Multimodal telegram bot with voice, image & video analysis using Claude & Gemini

What it's for:

This is a base template for anyone trying to develop a telegram AI Agent. This base allows for multiple inputs (Voice, Picture, Video, and Text inputs) to be processed by an AI model of their choosing to a get a User started. From here, the User may connect any tools that they see fit to the AI Agent for their n8n workflows.

How it works:

Input: Telegram message to a bot chat

n8n Processing: Switch node determines the type:

  1. Voice Message
  2. Picture Message
  3. Video Message
  4. Text Message

(Currently uses OpenAI and Gemini to analyze Voice/Photo/Video content but feel free to change these nodes with other models)

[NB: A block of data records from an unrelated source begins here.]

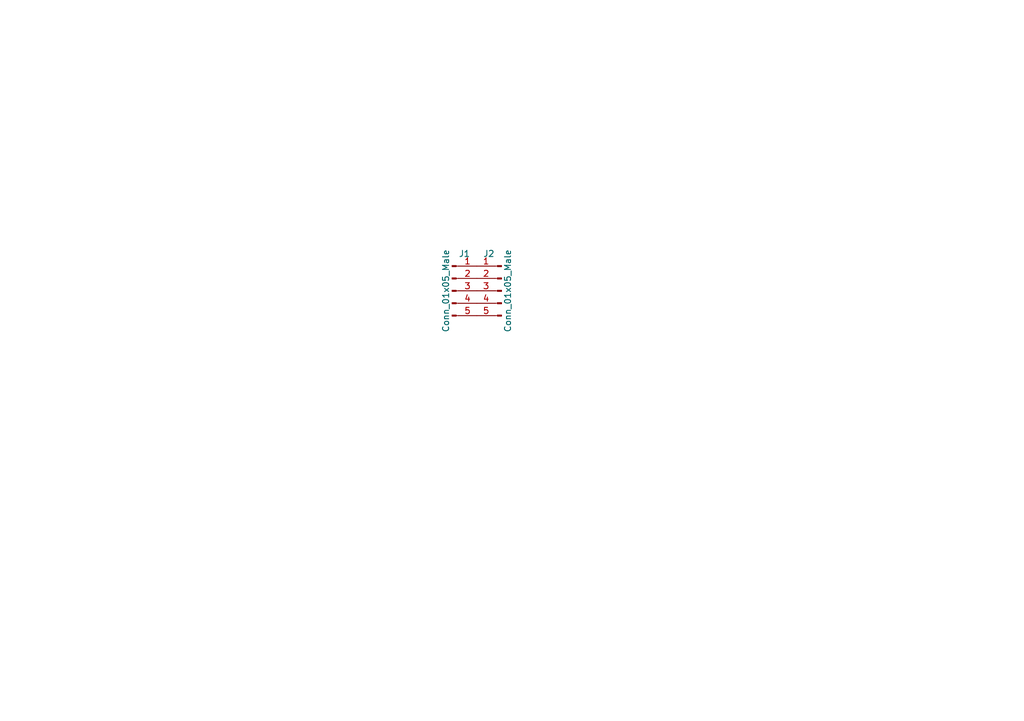
<source format=kicad_sch>
(kicad_sch
	(version 20250114)
	(generator "eeschema")
	(generator_version "9.0")
	(uuid "f2a6aecd-4122-4a99-9e8d-04b4d349c70a")
	(paper "A5")
	
	(symbol
		(lib_id "Connector:Conn_01x05_Male")
		(at 92.71 59.69 0)
		(unit 1)
		(exclude_from_sim no)
		(in_bom yes)
		(on_board yes)
		(dnp no)
		(uuid "121b7b08-bed9-441b-b060-efed31f37089")
		(property "Reference" "J1"
			(at 95.25 52.07 0)
			(effects
				(font
					(size 1.27 1.27)
				)
			)
		)
		(property "Value" "Conn_01x05_Male"
			(at 91.44 59.69 90)
			(effects
				(font
					(size 1.27 1.27)
				)
			)
		)
		(property "Footprint" "Connector_PinHeader_2.54mm:PinHeader_1x05_P2.54mm_Horizontal"
			(at 92.71 59.69 0)
			(effects
				(font
					(size 1.27 1.27)
				)
				(hide yes)
			)
		)
		(property "Datasheet" "~"
			(at 92.71 59.69 0)
			(effects
				(font
					(size 1.27 1.27)
				)
				(hide yes)
			)
		)
		(property "Description" ""
			(at 92.71 59.69 0)
			(effects
				(font
					(size 1.27 1.27)
				)
			)
		)
		(pin "1"
			(uuid "aae29862-3850-48eb-b7a8-38a62a8029dd")
		)
		(pin "2"
			(uuid "835d4ac3-3fb1-48d9-8c28-6093fe917376")
		)
		(pin "3"
			(uuid "0674c5a1-ca4b-4b6b-aa60-3847e1a37d52")
		)
		(pin "4"
			(uuid "1a85ffd6-ef8b-418f-990e-456d1ffab00e")
		)
		(pin "5"
			(uuid "1f01b2a1-9ae4-4793-9d17-5ed5c0966b9f")
		)
		(instances
			(project ""
				(path "/f2a6aecd-4122-4a99-9e8d-04b4d349c70a"
					(reference "J1")
					(unit 1)
				)
			)
		)
	)
	(symbol
		(lib_id "Connector:Conn_01x05_Male")
		(at 102.87 59.69 0)
		(mirror y)
		(unit 1)
		(exclude_from_sim no)
		(in_bom yes)
		(on_board yes)
		(dnp no)
		(uuid "63c0c257-b237-44b1-8be5-c99ab2879bf9")
		(property "Reference" "J2"
			(at 99.06 52.07 0)
			(effects
				(font
					(size 1.27 1.27)
				)
				(justify right)
			)
		)
		(property "Value" "Conn_01x05_Male"
			(at 104.14 59.69 90)
			(effects
				(font
					(size 1.27 1.27)
				)
			)
		)
		(property "Footprint" "Local:moew_adapter_standardized_2"
			(at 102.87 59.69 0)
			(effects
				(font
					(size 1.27 1.27)
				)
				(hide yes)
			)
		)
		(property "Datasheet" "~"
			(at 102.87 59.69 0)
			(effects
				(font
					(size 1.27 1.27)
				)
				(hide yes)
			)
		)
		(property "Description" ""
			(at 102.87 59.69 0)
			(effects
				(font
					(size 1.27 1.27)
				)
			)
		)
		(pin "1"
			(uuid "55283f11-4a28-4e5b-a18a-93cb2a5a7003")
		)
		(pin "2"
			(uuid "0984d246-a056-41b6-857a-9508e6f2c66c")
		)
		(pin "3"
			(uuid "efd09fd1-d153-48b8-a456-4ec68022d7ab")
		)
		(pin "4"
			(uuid "bdf99f21-7344-4f0b-806c-471f3aeb7c38")
		)
		(pin "5"
			(uuid "b81ef256-ef22-495d-8d9b-b4631c5f3b29")
		)
		(instances
			(project ""
				(path "/f2a6aecd-4122-4a99-9e8d-04b4d349c70a"
					(reference "J2")
					(unit 1)
				)
			)
		)
	)
	(sheet_instances
		(path "/"
			(page "1")
		)
	)
	(embedded_fonts no)
)

</source>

AI Agent Proccessing: LLM of your choosing examines message and based on system prompt, generates an output

Output: AI Output is sent back in telegram Message

How to use:

  1. Create your chat bot and generate access token -> Search Bot father in telegram -> Type "/newbot" -> follow instructions and create access token -> Copy access token

  2. Create Credentials in n8n -> Open telegram trigger node -> Click create credential -> Paste access token -> Save

  3. Create LLM access token (Different per LLM but search your LLM + API in google) -> (will have to create an account with the LLM platform) -> buy credits to use LLM API -> Generate Access token -> Paste token in LLM node

Requirements:

  • Telegram Bot Access Token
  • Google Gemini Access Token (For Picture and Video messages)
  • OpenAI Access Token (For Voice messages)
  • LLM Access Token (Your preference for the AI Agent)

Customizing this workflow:

  • To personalize the AI Output, adjust the system prompt (give context or directions on the AI's role)
  • Add tools to the AI agent to give it more utility besides a personalied LLM (Example: Calendars, Databases, etc).